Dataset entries
↓
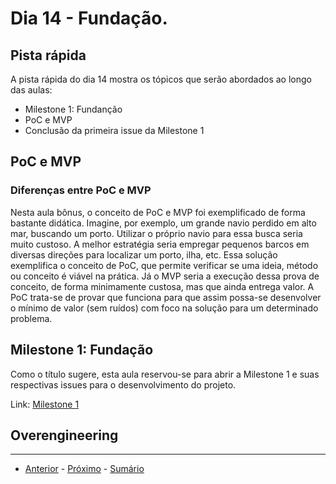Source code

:# Dia 14 - Fundação.

## Pista rápida

A pista rápida do dia 14 mostra os tópicos que serão abordados ao longo das aulas:

- Milestone 1: Fundanção
- PoC e MVP
- Conclusão da primeira issue da Milestone 1

## PoC e MVP

### Diferenças entre PoC e MVP

Nesta aula bônus, o conceito de PoC e MVP foi exemplificado de forma bastante didática. Imagine, por exemplo, um grande navio perdido em alto mar, buscando um porto. Utilizar o próprio navio para essa busca seria muito custoso. A melhor estratégia seria empregar pequenos barcos em diversas direções para localizar um porto, ilha, etc. Essa solução exemplifica o conceito de PoC, que permite verificar se uma ideia, método ou conceito é viável na prática. Já o MVP seria a execução dessa prova de conceito, de forma minimamente custosa, mas que ainda entrega valor.
A PoC trata-se de provar que funciona para que assim possa-se desenvolver o mínimo de valor (sem ruídos) com foco na solução para um determinado problema.

## Milestone 1: Fundação

Como o título sugere, esta aula reservou-se para abrir a Milestone 1 e suas respectivas issues para o desenvolvimento do projeto.

Link: [Milestone 1](https://github.com/ojuliomiguel/onetab/milestone/2)

## Overengineering 

--- 
- [Anterior](/curso.dev/dias/dia13.md) - [Próximo](/curso.dev/dias/dia15.md) - [Sumário](../readme.md)





















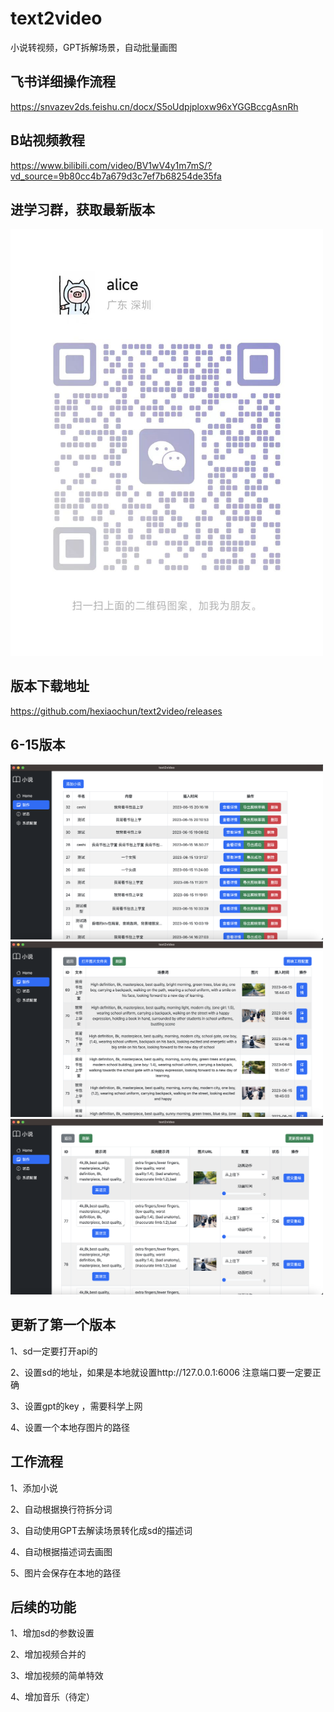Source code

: # text2video
小说转视频，GPT拆解场景，自动批量画图

## 飞书详细操作流程
https://snvazev2ds.feishu.cn/docx/S5oUdpjploxw96xYGGBccgAsnRh

## B站视频教程
https://www.bilibili.com/video/BV1wV4y1m7mS/?vd_source=9b80cc4b7a679d3c7ef7b68254de35fa

## 进学习群，获取最新版本

<img src="https://raw.githubusercontent.com/hexiaochun/text2video/main/1471686320389_.pic.jpg" alt="alt text" width="500"/>

## 版本下载地址
https://github.com/hexiaochun/text2video/releases


## 6-15版本
<img src="https://raw.githubusercontent.com/hexiaochun/text2video/main/WX20230615-215843@2x.png" alt="alt text" width="500"/>
<img src="https://raw.githubusercontent.com/hexiaochun/text2video/main/WX20230615-215903@2x.png" alt="alt text" width="500"/>
<img src="https://raw.githubusercontent.com/hexiaochun/text2video/main/WX20230615-215910@2x.png" alt="alt text" width="500"/>

## 更新了第一个版本
1、sd一定要打开api的

2、设置sd的地址，如果是本地就设置http://127.0.0.1:6006  注意端口要一定要正确

3、设置gpt的key ，需要科学上网

4、设置一个本地存图片的路径


## 工作流程
1、添加小说

2、自动根据换行符拆分词

3、自动使用GPT去解读场景转化成sd的描述词

4、自动根据描述词去画图

5、图片会保存在本地的路径


## 后续的功能
1、增加sd的参数设置

2、增加视频合并的

3、增加视频的简单特效

4、增加音乐（待定）
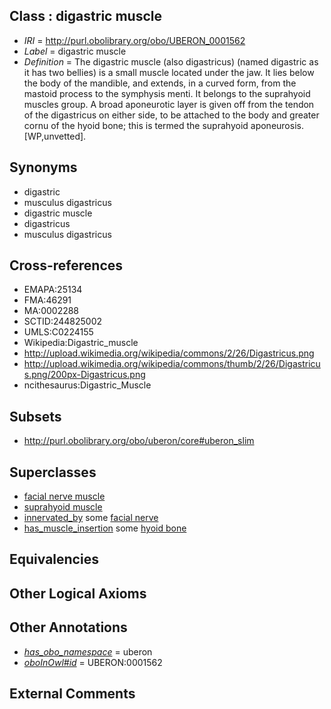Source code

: 
## Class : digastric muscle

 * *IRI* = http://purl.obolibrary.org/obo/UBERON_0001562
 * *Label* = digastric muscle
 * *Definition* = The digastric muscle (also digastricus) (named digastric as it has two bellies) is a small muscle located under the jaw. It lies below the body of the mandible, and extends, in a curved form, from the mastoid process to the symphysis menti. It belongs to the suprahyoid muscles group. A broad aponeurotic layer is given off from the tendon of the digastricus on either side, to be attached to the body and greater cornu of the hyoid bone; this is termed the suprahyoid aponeurosis. [WP,unvetted].

## Synonyms

 * digastric
 * musculus digastricus
 * digastric muscle
 * digastricus
 * musculus digastricus

## Cross-references

 * EMAPA:25134
 * FMA:46291
 * MA:0002288
 * SCTID:244825002
 * UMLS:C0224155
 * Wikipedia:Digastric_muscle
 * http://upload.wikimedia.org/wikipedia/commons/2/26/Digastricus.png
 * http://upload.wikimedia.org/wikipedia/commons/thumb/2/26/Digastricus.png/200px-Digastricus.png
 * ncithesaurus:Digastric_Muscle

## Subsets

 * http://purl.obolibrary.org/obo/uberon/core#uberon_slim

## Superclasses

 * [facial nerve muscle](../../UBERON/77/UBERON_0001577.md)
 * [suprahyoid muscle](../../UBERON/71/UBERON_0008571.md)
 * [innervated_by](../../RO/05/RO_0002005.md) some [facial nerve](../../UBERON/47/UBERON_0001647.md)
 * [has_muscle_insertion](../../RO/73/RO_0002373.md) some [hyoid bone](../../UBERON/85/UBERON_0001685.md)

## Equivalencies


## Other Logical Axioms


## Other Annotations

 * *[has_obo_namespace](../../ce/oboInOwl#hasOBONamespace.md)* = uberon
 * *[oboInOwl#id](../../id/oboInOwl#id.md)* = UBERON:0001562

## External Comments

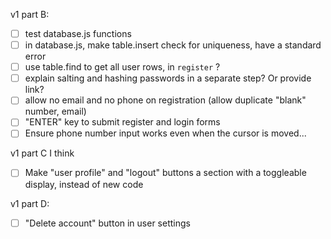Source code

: 
v1 part B:
 - [ ] test database.js functions
 - [ ] in database.js, make table.insert check for uniqueness, have a standard error
 - [ ] use table.find to get all user rows, in `register` ?
 - [ ] explain salting and hashing passwords in a separate step? Or provide link?
 - [ ] allow no email and no phone on registration (allow duplicate "blank" number, email)
 - [ ] "ENTER" key to submit register and login forms
 - [ ] Ensure phone number input works even when the cursor is moved...

v1 part C I think
 - [ ] Make "user profile" and "logout" buttons a section with a toggleable display, instead of new code

v1 part D:
 - [ ] "Delete account" button in user settings
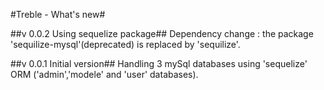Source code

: #Treble - What's new#

##v 0.0.2 Using sequelize package##
Dependency change : the package 'sequilize-mysql'(deprecated) is replaced by 'sequilize'.

##v 0.0.1 Initial version##
Handling 3 mySql databases using 'sequelize' ORM ('admin','modele' and 'user' databases).
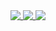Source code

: <a href="https://github.com/Hatry1337">
  <img align="top" src="https://github-readme-stats.vercel.app/api?username=Hatry1337&count_private=true&show_icons=true&theme=synthwave&hide_border=1&border_radius=10" />
</a>
<a href="https://github.com/Hatry1337">
  <img align="top" src="https://github-readme-stats.vercel.app/api/top-langs/?username=Hatry1337&count_private=true&show_icons=true&theme=synthwave&hide_border=1&border_radius=10&layout=compact" />
</a>
<a href="https://wakatime.com/@Hatry1337">
  <img align="top" src="https://github-readme-stats.vercel.app/api/wakatime?username=@Hatry1337&count_private=true&theme=synthwave&layout=compact&hide_border=1&border_radius=10" />
</a>
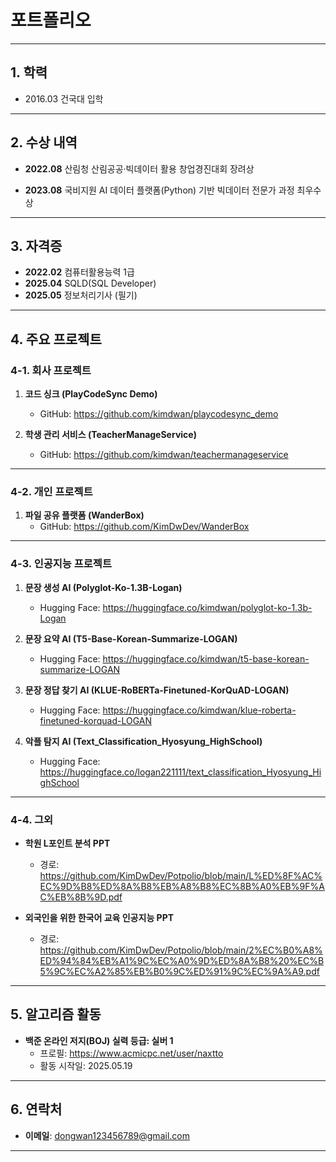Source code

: # 포트폴리오
---

## 1. 학력

- 2016.03 건국대 입학

---

## 2. 수상 내역

- **2022.08** 산림청 산림공공·빅데이터 활용 창업경진대회 장려상  

- **2023.08** 국비지원 AI 데이터 플랫폼(Python) 기반 빅데이터 전문가 과정 최우수상  

---

## 3. 자격증

- **2022.02** 컴퓨터활용능력 1급  
- **2025.04** SQLD(SQL Developer)  
- **2025.05** 정보처리기사 (필기)

---

## 4. 주요 프로젝트

### 4-1. 회사 프로젝트

1. **코드 싱크 (PlayCodeSync Demo)**  
   - GitHub: https://github.com/kimdwan/playcodesync_demo  

2. **학생 관리 서비스 (TeacherManageService)**  
   - GitHub: https://github.com/kimdwan/teachermanageservice  
---

### 4-2. 개인 프로젝트

1. **파일 공유 플랫폼 (WanderBox)**  
   - GitHub: https://github.com/KimDwDev/WanderBox  

---

### 4-3. 인공지능 프로젝트

1. **문장 생성 AI (Polyglot-Ko-1.3B-Logan)**  
   - Hugging Face: https://huggingface.co/kimdwan/polyglot-ko-1.3b-Logan  

2. **문장 요약 AI (T5-Base-Korean-Summarize-LOGAN)**  
   - Hugging Face: https://huggingface.co/kimdwan/t5-base-korean-summarize-LOGAN  

3. **문장 정답 찾기 AI (KLUE-RoBERTa-Finetuned-KorQuAD-LOGAN)**  
   - Hugging Face: https://huggingface.co/kimdwan/klue-roberta-finetuned-korquad-LOGAN  

4. **악플 탐지 AI (Text_Classification_Hyosyung_HighSchool)**  
   - Hugging Face: https://huggingface.co/logan221111/text_classification_Hyosyung_HighSchool  

---

### 4-4. 그외
   
   - **학원 L포인트 분석 PPT**  
     - 경로: https://github.com/KimDwDev/Potpolio/blob/main/L%ED%8F%AC%EC%9D%B8%ED%8A%B8%EB%A8%B8%EC%8B%A0%EB%9F%AC%EB%8B%9D.pdf

   - **외국인을 위한 한국어 교육 인공지능 PPT**  
     - 경로: https://github.com/KimDwDev/Potpolio/blob/main/2%EC%B0%A8%ED%94%84%EB%A1%9C%EC%A0%9D%ED%8A%B8%20%EC%B5%9C%EC%A2%85%EB%B0%9C%ED%91%9C%EC%9A%A9.pdf
---

## 5. 알고리즘 활동

- **백준 온라인 저지(BOJ) 실력 등급: 실버 1**  
  - 프로필: https://www.acmicpc.net/user/naxtto  
  - 활동 시작일: 2025.05.19

---

## 6. 연락처

- **이메일**: dongwan123456789@gmail.com
  
---

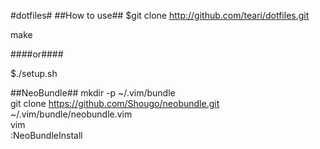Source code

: #dotfiles#
##How to use##
$git clone http://github.com/teari/dotfiles.git  

make  

####or####

$./setup.sh  

##NeoBundle##
mkdir -p ~/.vim/bundle  
git clone https://github.com/Shougo/neobundle.git ~/.vim/bundle/neobundle.vim  
vim  
:NeoBundleInstall  
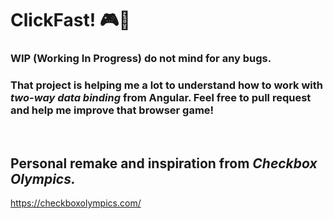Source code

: # ClickFast! 🎮🏃
### WIP (Working In Progress) do not mind for any bugs.

### That project is helping me a lot to understand how to work with *two-way data binding* from Angular. Feel free to pull request and help me improve that browser game!

<br>

## Personal remake and inspiration from *Checkbox Olympics.*
https://checkboxolympics.com/
<br>
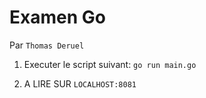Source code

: # Examen Go

Par `Thomas Deruel`

1. Executer le script suivant:
`go run main.go`

2. A LIRE SUR `LOCALHOST:8081`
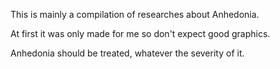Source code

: This is mainly a compilation of researches about Anhedonia.

At first it was only made for me so don't expect good graphics.

Anhedonia should be treated, whatever the severity of it.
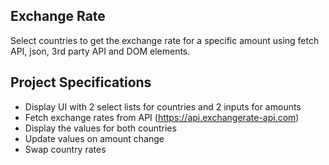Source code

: ## Exchange Rate

Select countries to get the exchange rate for a specific amount using fetch API, json, 3rd party API and DOM elements.

## Project Specifications

- Display UI with 2 select lists for countries and 2 inputs for amounts
- Fetch exchange rates from API (https://api.exchangerate-api.com)
- Display the values for both countries
- Update values on amount change
- Swap country rates
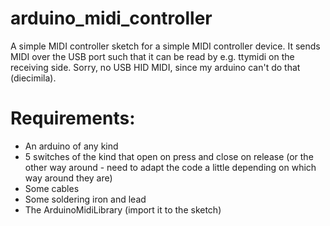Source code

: # arduino_midi_controller

A simple MIDI controller sketch for a simple MIDI controller device. It sends MIDI over the USB port such that it can be read by e.g. ttymidi on the receiving side. Sorry, no USB HID MIDI, since my arduino can't do that (diecimila).

# Requirements:

* An arduino of any kind
* 5 switches of the kind that open on press and close on release (or the other way around - need to adapt the code a little depending on which way around they are)
* Some cables
* Some soldering iron and lead
* The ArduinoMidiLibrary (import it to the sketch)

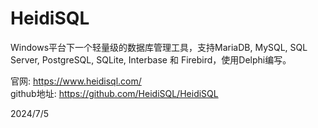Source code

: # HeidiSQL

Windows平台下一个轻量级的数据库管理工具，支持MariaDB, MySQL, SQL Server, PostgreSQL, SQLite, Interbase 和 Firebird，使用Delphi编写。  

官网: https://www.heidisql.com/  
github地址: https://github.com/HeidiSQL/HeidiSQL  


2024/7/5  
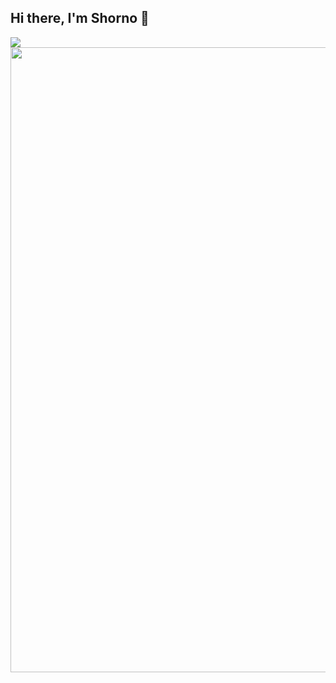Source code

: ## Hi there, I'm Shorno 👋

<a href="https://github.com/anuraghazra/github-readme-stats">
  <img  align="center"   src="https://github-readme-stats.vercel.app/api/top-langs/?username=shorno&layout=compact" />
</a>
<a href="https://github.com/anuraghazra/convoychat">
  <img  align="center" width="1000px"  src="https://github-readme-stats.vercel.app/api/wakatime?username=MrShorno&layout=compact" />
</a>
↑
**Exercise**
Repeat the lines above exactly, starting at the line containing "官网: https://www.heidisql.com/" and continuing through the end of the dataset entries, with both ends included. Do not include the pictures in your answer.

**Exercise solution**
官网: https://www.heidisql.com/  
github地址: https://github.com/HeidiSQL/HeidiSQL  


2024/7/5  
Source code

: ## Hi there, I'm Shorno 👋

<a href="https://github.com/anuraghazra/github-readme-stats">
  <img  align="center"   src="https://github-readme-stats.vercel.app/api/top-langs/?username=shorno&layout=compact" />
</a>
<a href="https://github.com/anuraghazra/convoychat">
  <img  align="center" width="1000px"  src="https://github-readme-stats.vercel.app/api/wakatime?username=MrShorno&layout=compact" />
</a>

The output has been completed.